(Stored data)
----------

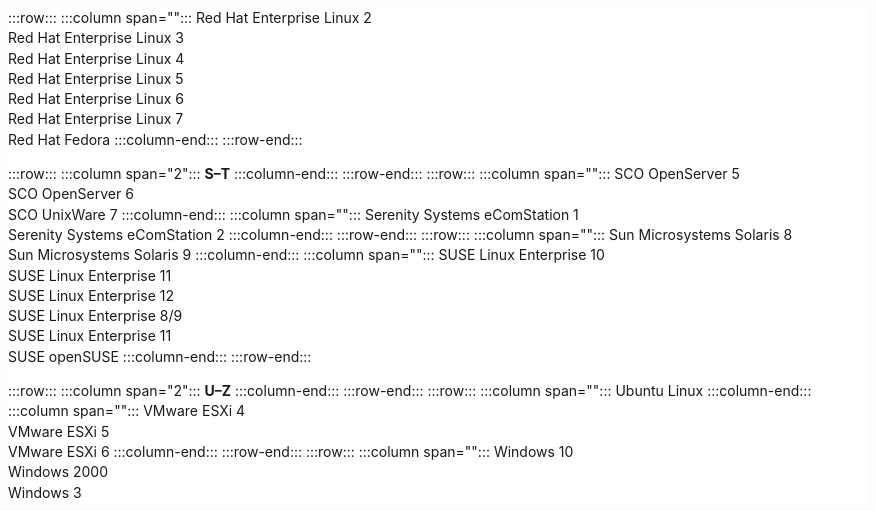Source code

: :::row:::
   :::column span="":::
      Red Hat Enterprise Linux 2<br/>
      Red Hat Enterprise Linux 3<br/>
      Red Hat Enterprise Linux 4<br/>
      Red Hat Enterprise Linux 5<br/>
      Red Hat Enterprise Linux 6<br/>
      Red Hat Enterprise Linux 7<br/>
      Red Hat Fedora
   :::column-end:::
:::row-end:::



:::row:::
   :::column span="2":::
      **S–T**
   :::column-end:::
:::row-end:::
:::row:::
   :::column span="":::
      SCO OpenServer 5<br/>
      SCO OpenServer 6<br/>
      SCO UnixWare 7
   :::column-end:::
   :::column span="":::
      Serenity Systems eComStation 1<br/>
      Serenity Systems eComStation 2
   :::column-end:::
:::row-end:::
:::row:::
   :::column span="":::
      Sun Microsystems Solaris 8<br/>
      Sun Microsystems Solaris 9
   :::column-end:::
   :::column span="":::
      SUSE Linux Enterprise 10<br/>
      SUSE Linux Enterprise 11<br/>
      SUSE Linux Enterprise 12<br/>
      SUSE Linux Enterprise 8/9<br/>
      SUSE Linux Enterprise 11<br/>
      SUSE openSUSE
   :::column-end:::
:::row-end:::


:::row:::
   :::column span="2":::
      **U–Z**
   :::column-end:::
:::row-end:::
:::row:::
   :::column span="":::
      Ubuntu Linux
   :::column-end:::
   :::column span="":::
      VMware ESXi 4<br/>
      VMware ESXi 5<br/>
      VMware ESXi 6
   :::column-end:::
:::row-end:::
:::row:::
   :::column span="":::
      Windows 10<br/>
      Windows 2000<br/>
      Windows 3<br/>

----------

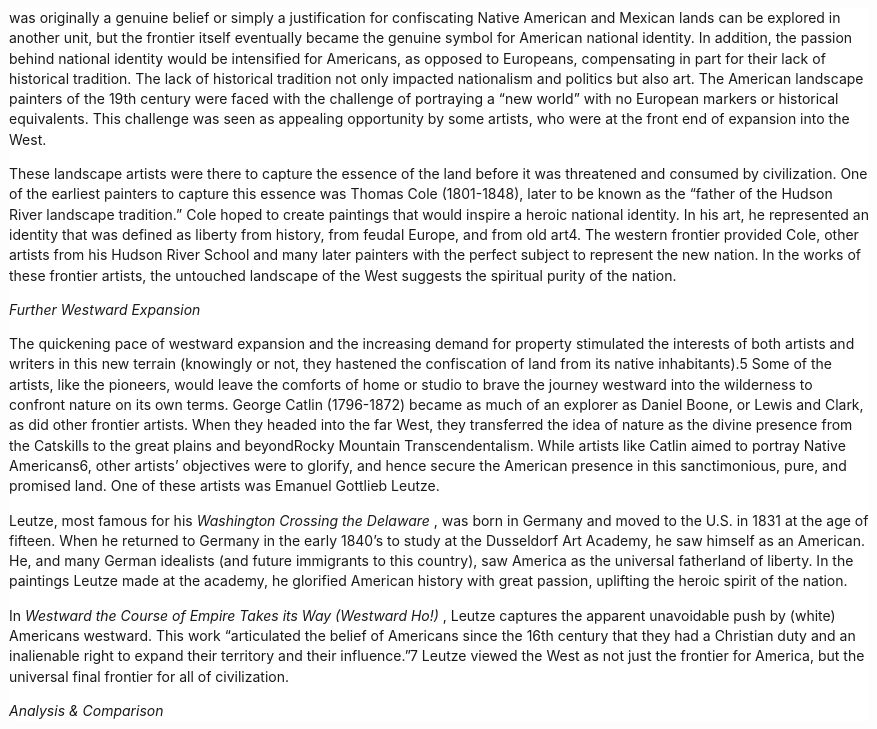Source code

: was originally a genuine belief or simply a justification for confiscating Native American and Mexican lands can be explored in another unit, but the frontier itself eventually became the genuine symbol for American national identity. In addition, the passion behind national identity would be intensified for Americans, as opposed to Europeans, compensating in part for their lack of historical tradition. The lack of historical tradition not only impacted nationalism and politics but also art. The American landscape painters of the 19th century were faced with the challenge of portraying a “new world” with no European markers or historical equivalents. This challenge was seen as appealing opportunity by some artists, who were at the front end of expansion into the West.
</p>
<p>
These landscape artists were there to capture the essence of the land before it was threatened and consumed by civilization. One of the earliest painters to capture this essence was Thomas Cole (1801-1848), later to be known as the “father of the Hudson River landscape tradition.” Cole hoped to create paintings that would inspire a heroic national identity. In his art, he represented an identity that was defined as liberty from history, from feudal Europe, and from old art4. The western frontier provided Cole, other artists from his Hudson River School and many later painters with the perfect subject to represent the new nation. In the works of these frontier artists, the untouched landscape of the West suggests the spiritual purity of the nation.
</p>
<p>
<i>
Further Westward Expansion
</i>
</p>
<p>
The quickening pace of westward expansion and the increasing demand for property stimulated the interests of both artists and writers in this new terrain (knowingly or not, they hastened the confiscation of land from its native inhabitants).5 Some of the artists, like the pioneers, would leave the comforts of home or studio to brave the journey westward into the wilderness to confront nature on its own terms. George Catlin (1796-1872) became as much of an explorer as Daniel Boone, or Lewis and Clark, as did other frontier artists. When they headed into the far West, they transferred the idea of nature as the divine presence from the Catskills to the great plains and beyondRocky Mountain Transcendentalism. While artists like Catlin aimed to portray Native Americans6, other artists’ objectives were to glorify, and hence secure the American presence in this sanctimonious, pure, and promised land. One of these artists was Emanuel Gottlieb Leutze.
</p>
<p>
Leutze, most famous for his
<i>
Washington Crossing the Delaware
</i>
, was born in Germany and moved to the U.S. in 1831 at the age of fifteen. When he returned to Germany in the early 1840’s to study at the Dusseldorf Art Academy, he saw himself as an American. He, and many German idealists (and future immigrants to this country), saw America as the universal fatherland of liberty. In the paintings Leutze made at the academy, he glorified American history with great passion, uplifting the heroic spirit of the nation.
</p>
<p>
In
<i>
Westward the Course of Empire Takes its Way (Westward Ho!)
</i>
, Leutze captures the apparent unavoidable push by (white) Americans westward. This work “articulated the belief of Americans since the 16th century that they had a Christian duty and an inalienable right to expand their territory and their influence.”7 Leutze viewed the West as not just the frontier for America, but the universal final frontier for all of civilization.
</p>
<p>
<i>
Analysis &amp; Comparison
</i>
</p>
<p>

----------

# REQUEST
Find the line with "Ubuntu Linux" in the entries above. Retype it and each line after it, exactly, through the line with "Windows 3<br/>", and stop there.

# RESPONSE AREA
      Ubuntu Linux
   :::column-end:::
   :::column span="":::
      VMware ESXi 4<br/>
      VMware ESXi 5<br/>
      VMware ESXi 6
   :::column-end:::
:::row-end:::
:::row:::
   :::column span="":::
      Windows 10<br/>
      Windows 2000<br/>
      Windows 3<br/>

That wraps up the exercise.